TEMPO.CO, Jakarta - Komisi untuk Orang Hilang dan Korban Tindak Kekerasan (KontraS) dan Masyarakat Pemantau Peradilan Fakultas Hukum Universitas Indonesia (MaPPI FHUI) menerbitkan buku tentang kasus kekerasan seksual anak Jakarta International School.
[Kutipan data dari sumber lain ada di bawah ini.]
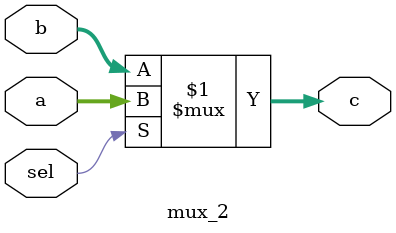
<source format=v>
module mux_2 #(parameter width = 6)(
    output [width-1:0]c,
    input  [width-1:0]a,
    input  [width-1:0]b,
    input  sel
);
    assign c = sel ? a : b;
    
endmodule

</source>
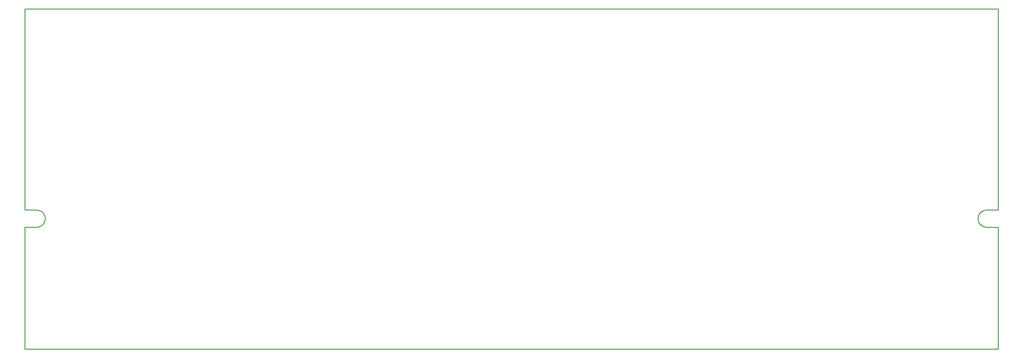
<source format=gm1>
G04*
G04 #@! TF.GenerationSoftware,Altium Limited,Altium Designer,21.2.1 (34)*
G04*
G04 Layer_Color=16711935*
%FSLAX25Y25*%
%MOIN*%
G70*
G04*
G04 #@! TF.SameCoordinates,E791EE2E-FBA0-4324-A9C2-BCC3054153F0*
G04*
G04*
G04 #@! TF.FilePolarity,Positive*
G04*
G01*
G75*
%ADD10C,0.01000*%
D10*
X-1Y392800D02*
X1123519D01*
X-1Y160487D02*
Y392800D01*
X1123519Y-0D02*
Y140804D01*
X-1Y-0D02*
X1123519D01*
X-1D02*
Y140804D01*
X1123519Y160487D02*
Y392800D01*
X1109744Y140804D02*
X1123519D01*
X1106700Y141281D02*
X1109744Y140804D01*
X1103960Y142681D02*
X1106700Y141281D01*
X1101779Y144862D02*
X1103960Y142681D01*
X1100385Y147602D02*
X1101779Y144862D01*
X1099897Y150645D02*
X1100385Y147602D01*
X1099897Y150645D02*
X1100385Y153689D01*
X1101779Y156434D01*
X1103960Y158610D01*
X1106700Y160005D01*
X1109738Y160487D01*
X1123519D01*
X-1D02*
X13780D01*
X16818Y160005D01*
X19558Y158610D01*
X21739Y156434D01*
X23133Y153689D01*
X23621Y150645D01*
X23133Y147602D02*
X23621Y150645D01*
X21739Y144862D02*
X23133Y147602D01*
X19558Y142681D02*
X21739Y144862D01*
X16818Y141281D02*
X19558Y142681D01*
X13774Y140804D02*
X16818Y141281D01*
X-1Y140804D02*
X13774D01*
M02*

</source>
Buku bertajuk Melindungi Anak, Membela Kepentingan Hak Tersangka itu diluncurkan di Sekolah Tinggi Hukum Indonesia Jentera di Kuningan, Jakarta Selatan, Rabu, 13 April 2016.
Buku eksaminasi--advokasi isu terhadap putusan hukum--itu berisi setumpuk temuan dan analisis pakar hukum terhadap kasus JIS. Kesimpulannya, proses hukum telah gagal memberi jawaban perlindungan hukum dan keadilan kepada anak yang diduga menjadi korban.
"Penegak hukum gagal membuktikan adanya peristiwa tindak pidana yang identik sebagai kejahatan seksual terhadap anak," ujar Haris Azhar, koordinator KontraS, dalam siaran pers, Kamis, 14 April 2016. Menurut dia, tidak ada keterangan, visum et repertum, medis, dokter atau rumah sakit yang menyatakan MAK identik dengan korban kekerasan seksual.
Hal lain yang disoroti KontraS adalah dugaan pelanggaran hukum yang dilakukan penyidik saat memeriksa tersangka. "Terkategorikan pelanggaran hak asasi manusia berat, yaitu penyiksaan," kata Haris.
Ketua MaPPI FHUI Choky Ramadhan mengatakan kasus yang melibatkan dua guru JIS tersebut bersifat dipaksakan. Tudingan itu berdasar pada sumirnya tuduhan kepada pelaku. "Butuh waktu lebih dari 110 hari bagi polisi untuk mengumpulkan bukti setelah mengalami P19 (pengembalian berkas perkara karena kurang bukti) oleh kejaksaan," ujarnya.
Choky mengatakan penetapan status tersangka dua guru JIS itu lebih didasarkan pada keterangan ibu pelapor. "Padahal dalam Kitab Undang-undang Hukum Acara Pidana, kesaksian seperti itu tidak memenuhi syarat karena pelapor tidak mengalami, tidak mendengar, dan tidak melihat kejadian," ujarnya. Untuk itu, KontraS dan MaPPI merekomendasikan berkas perkara kasus ini dihentikan dan negara wajib memberikan ganti rugi pada para tersangka.